Although they ruled out a number of possible explanations for the black/white differences, the investigators weren't able to identify precisely why blacks tended to prefer more-aggressive care.
"There is something different about the way black patients and white patients approach the end of life," Trice said, which may be based in cultural attitudes, religious beliefs, and how thoroughly they have been informed about and comprehend their prognosis, among other things.
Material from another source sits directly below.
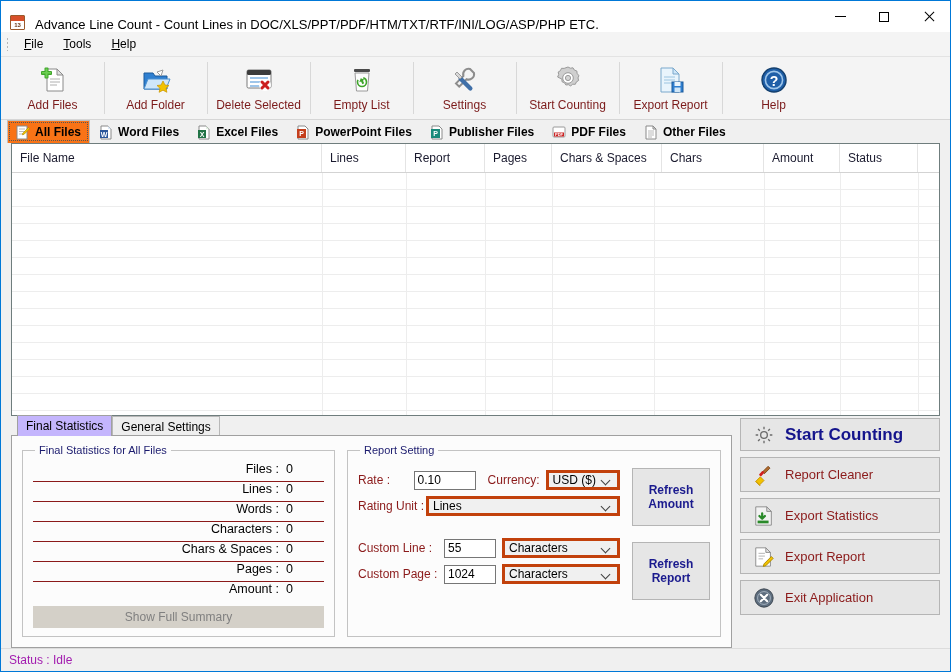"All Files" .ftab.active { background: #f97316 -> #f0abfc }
Data on the preferences was obtained from the Coping with Cancer study led by Holly Prigerson, PhD, director of the Center for Psycho-social Oncology and Palliative Care Research at Dana-Farber and an associate professor of psychiatry at Harvard Medical School. That study is recruiting 800 cancer patients and their informal caregivers, such as family members.
The researchers recorded the location of death for 231 white and 61 black patients who had stage IV metastatic cancer, and who had been interviewed when they entered the study. Black patients were over four times more likely to die in a hospital ICU than white patients, they found.